Jonathan Schisler is senior co-author on two collaborative papers with the Afshin Beheshti lab and others published in Cell and Cell Reports a week apart detailing the results of NASA space flight studies.
Comprehensive Multi-omics Analysis Reveals Mitochondrial Stress as a Central Biological Hub for Spaceflight Impact
CELL | VOLUME 183, ISSUE 5, P1185-1201.E20, NOVEMBER 25, 2020
DOI:https://doi.org/10.1016/j.cell.2020.11.002
Summary
Spaceflight is known to impose changes on human physiology with unknown molecular etiologies. To reveal these causes, we used a multi-omics, systems biology analytical approach using biomedical profiles from fifty-nine astronauts and data from NASA’s GeneLab derived from hundreds of samples flown in space to determine transcriptomic, proteomic, metabolomic, and epigenetic responses to spaceflight. Overall pathway analyses on the multi-omics datasets showed significant enrichment for mitochondrial processes, as well as innate immunity, chronic inflammation, cell cycle, circadian rhythm, and olfactory functions. Importantly, NASA’s Twin Study provided a platform to confirm several of our principal findings. Evidence of altered mitochondrial function and DNA damage was also found in the urine and blood metabolic data compiled from the astronaut cohort and NASA Twin Study data, indicating mitochondrial stress as a consistent phenotype of spaceflight.

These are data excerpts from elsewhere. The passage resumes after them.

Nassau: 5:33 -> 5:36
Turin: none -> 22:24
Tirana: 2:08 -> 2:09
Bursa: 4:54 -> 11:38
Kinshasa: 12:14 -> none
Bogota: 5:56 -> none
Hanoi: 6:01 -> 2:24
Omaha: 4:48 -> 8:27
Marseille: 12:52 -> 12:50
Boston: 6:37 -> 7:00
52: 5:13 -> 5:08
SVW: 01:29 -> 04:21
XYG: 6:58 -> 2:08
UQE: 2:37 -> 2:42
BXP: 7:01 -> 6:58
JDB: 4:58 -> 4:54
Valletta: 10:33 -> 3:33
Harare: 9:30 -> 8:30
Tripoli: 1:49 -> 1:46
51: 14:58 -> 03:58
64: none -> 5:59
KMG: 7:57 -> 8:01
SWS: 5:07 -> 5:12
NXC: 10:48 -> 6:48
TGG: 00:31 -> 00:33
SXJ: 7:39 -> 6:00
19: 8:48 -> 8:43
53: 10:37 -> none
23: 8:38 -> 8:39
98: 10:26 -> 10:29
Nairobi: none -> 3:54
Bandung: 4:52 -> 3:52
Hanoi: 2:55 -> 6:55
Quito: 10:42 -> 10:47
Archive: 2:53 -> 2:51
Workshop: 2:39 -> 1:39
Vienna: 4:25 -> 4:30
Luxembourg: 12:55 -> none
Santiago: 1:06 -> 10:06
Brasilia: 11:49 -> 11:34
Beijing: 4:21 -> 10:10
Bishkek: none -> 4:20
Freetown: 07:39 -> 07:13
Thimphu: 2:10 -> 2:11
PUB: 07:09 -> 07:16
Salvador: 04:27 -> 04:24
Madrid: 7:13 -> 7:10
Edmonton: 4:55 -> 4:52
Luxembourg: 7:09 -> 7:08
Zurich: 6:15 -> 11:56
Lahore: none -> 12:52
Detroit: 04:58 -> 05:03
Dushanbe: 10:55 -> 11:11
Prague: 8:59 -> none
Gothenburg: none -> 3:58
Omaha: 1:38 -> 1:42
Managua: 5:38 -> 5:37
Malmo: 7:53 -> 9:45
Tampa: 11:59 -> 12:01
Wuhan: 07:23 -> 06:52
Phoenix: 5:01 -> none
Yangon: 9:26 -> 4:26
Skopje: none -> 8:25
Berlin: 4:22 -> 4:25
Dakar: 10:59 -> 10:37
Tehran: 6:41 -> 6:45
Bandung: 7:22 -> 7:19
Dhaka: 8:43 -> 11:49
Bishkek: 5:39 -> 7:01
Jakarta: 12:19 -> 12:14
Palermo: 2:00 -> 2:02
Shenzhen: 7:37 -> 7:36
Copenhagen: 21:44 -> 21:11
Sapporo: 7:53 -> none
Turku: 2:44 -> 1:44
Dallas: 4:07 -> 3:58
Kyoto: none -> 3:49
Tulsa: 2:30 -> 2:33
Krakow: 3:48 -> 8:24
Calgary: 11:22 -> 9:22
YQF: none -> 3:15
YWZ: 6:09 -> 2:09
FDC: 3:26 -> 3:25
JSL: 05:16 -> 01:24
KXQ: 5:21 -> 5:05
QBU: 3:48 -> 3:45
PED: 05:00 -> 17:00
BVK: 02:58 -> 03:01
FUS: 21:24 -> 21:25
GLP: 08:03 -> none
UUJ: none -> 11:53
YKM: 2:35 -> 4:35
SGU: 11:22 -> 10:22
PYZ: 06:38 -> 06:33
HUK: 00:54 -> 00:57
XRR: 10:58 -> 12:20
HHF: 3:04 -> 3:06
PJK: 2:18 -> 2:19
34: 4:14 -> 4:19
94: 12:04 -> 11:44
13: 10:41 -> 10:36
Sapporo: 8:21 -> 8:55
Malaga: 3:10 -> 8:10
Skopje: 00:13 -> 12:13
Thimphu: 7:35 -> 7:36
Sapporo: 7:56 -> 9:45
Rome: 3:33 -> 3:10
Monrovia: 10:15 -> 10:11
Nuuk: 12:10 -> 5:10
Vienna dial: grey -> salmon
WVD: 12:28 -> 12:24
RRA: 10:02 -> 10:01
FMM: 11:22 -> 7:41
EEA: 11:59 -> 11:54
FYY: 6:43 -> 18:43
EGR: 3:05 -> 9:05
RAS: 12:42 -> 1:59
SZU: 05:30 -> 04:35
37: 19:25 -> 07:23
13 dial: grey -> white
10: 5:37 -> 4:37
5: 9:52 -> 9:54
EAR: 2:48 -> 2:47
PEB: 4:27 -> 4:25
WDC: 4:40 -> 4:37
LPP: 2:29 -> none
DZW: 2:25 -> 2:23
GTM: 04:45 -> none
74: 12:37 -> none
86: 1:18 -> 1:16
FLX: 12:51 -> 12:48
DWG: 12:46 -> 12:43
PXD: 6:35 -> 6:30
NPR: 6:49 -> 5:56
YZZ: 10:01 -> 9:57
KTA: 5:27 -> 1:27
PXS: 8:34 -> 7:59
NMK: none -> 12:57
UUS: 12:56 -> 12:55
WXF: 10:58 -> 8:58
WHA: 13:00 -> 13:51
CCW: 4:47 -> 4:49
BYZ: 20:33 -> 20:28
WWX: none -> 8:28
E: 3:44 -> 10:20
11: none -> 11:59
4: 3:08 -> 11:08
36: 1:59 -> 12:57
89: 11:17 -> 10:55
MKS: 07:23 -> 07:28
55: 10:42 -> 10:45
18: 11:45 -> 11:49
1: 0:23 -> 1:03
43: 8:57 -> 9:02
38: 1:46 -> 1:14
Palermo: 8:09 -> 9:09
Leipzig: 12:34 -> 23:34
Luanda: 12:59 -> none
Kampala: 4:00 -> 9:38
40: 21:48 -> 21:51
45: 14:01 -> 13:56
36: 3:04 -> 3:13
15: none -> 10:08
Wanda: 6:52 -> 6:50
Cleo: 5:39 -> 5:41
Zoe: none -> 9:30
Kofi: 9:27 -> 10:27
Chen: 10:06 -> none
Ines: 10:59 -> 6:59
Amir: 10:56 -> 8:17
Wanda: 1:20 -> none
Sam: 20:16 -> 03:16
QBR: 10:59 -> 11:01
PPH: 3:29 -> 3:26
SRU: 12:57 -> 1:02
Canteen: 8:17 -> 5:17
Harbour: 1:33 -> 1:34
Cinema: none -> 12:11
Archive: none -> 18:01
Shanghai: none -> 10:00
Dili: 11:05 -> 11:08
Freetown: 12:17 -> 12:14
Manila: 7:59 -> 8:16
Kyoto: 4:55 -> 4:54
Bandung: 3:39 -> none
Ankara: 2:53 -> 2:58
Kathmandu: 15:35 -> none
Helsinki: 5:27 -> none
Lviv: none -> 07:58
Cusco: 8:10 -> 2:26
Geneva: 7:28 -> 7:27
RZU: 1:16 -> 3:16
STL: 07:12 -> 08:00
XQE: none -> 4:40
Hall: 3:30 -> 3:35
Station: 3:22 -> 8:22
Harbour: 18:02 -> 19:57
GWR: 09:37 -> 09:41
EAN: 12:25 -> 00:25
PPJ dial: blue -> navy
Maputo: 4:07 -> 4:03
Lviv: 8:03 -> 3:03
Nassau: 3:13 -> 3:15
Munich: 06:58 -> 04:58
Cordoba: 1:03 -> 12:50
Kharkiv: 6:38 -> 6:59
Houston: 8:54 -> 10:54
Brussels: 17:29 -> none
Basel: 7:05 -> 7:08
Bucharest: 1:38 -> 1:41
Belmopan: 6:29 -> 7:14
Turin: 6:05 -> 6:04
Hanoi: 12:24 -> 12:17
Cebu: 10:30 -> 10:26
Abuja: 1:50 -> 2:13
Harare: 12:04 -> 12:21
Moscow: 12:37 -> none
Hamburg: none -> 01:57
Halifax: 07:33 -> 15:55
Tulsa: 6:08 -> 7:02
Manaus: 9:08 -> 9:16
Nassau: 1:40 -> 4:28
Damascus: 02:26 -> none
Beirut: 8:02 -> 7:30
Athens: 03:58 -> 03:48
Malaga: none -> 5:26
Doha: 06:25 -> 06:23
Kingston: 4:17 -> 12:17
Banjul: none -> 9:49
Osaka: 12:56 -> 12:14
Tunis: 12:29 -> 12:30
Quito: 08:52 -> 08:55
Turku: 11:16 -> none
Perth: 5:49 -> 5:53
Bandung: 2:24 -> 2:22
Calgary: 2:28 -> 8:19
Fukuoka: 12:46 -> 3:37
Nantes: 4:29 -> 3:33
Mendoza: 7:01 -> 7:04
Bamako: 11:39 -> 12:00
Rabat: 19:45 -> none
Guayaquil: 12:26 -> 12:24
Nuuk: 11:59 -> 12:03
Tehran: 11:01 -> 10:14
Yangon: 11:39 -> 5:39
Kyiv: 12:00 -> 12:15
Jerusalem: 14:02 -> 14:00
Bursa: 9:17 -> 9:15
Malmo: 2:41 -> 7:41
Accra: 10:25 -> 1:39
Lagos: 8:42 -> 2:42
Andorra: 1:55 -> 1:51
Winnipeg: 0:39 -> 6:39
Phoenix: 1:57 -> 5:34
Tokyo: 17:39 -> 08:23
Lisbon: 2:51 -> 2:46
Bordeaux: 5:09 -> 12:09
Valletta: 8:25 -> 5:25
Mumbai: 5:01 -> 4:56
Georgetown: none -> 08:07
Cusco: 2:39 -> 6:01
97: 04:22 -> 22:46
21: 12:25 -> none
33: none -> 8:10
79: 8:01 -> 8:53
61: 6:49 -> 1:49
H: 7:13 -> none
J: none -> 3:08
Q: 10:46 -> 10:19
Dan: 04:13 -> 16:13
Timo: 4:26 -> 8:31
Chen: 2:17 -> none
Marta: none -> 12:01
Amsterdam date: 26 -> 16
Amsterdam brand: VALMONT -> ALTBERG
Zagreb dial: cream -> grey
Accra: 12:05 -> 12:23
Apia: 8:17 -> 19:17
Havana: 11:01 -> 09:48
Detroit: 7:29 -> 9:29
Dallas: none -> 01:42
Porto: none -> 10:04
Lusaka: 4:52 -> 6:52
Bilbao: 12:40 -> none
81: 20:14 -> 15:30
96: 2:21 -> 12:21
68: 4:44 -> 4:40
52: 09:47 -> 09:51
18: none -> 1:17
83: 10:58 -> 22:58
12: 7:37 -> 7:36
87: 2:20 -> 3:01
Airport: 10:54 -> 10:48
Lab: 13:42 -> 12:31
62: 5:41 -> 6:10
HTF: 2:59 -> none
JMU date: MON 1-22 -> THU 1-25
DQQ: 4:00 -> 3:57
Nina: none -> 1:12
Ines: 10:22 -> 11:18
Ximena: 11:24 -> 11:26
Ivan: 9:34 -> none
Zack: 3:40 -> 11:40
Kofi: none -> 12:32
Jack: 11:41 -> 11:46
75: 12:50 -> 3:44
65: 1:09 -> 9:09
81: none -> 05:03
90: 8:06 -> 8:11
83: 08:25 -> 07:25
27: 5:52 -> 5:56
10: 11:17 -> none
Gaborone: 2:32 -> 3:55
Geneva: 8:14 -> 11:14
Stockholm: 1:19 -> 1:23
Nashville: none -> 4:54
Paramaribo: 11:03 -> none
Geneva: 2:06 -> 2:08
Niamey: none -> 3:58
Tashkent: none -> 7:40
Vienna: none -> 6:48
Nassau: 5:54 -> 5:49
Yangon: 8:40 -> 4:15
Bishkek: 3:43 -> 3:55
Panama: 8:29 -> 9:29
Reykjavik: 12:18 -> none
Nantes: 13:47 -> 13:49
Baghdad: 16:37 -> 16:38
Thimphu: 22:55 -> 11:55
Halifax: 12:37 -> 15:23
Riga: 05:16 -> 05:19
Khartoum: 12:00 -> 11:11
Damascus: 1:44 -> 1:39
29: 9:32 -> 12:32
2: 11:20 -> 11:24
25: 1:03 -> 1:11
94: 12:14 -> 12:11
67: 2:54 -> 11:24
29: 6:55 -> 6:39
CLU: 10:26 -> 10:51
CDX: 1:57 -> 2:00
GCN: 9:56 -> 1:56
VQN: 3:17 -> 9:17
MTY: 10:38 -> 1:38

Circulating miRNA Spaceflight Signature Reveals Targets for Countermeasure Development
CELL REPORTS | VOLUME 33, ISSUE 10, 108448, DECEMBER 08, 2020
Open Access Published:November 25, 2020 DOI:https://doi.org/10.1016/j.celrep.2020.108448
Summary
We have identified and validated a spaceflight-associated microRNA (miRNA) signature that is shared by rodents and humans in response to simulated, short-duration and long-duration spaceflight. Previous studies have identified miRNAs that regulate rodent responses to spaceflight in low-Earth orbit, and we have confirmed the expression of these proposed spaceflight-associated miRNAs in rodents reacting to simulated spaceflight conditions. Moreover, astronaut samples from the NASA Twins Study confirmed these expression signatures in miRNA sequencing, single-cell RNA sequencing (scRNA-seq), and single-cell assay for transposase accessible chromatin (scATAC-seq) data. Additionally, a subset of these miRNAs (miR-125, miR-16, and let-7a) was found to regulate vascular damage caused by simulated deep space radiation. To demonstrate the physiological relevance of key spaceflight-associated miRNAs, we utilized antagomirs to inhibit their expression and successfully rescue simulated deep-space-radiation-mediated damage in human 3D vascular constructs.
Cover of Cell
Image: Cover of Cell in Nov 25, 2020 issue that features a review (Afshinnekoo et al., 2020) and a research article (da Silveira et al., 2020) as part of a special collection of papers on “The Biology of Spaceflight” published across Cell Press. The cover art shows city lights spanning Japan at night, glimmering below Earth’s thin atmosphere, as well as the International Space Station with a docked Soyuz Space Capsule (top). Photograph by Scott Kelly.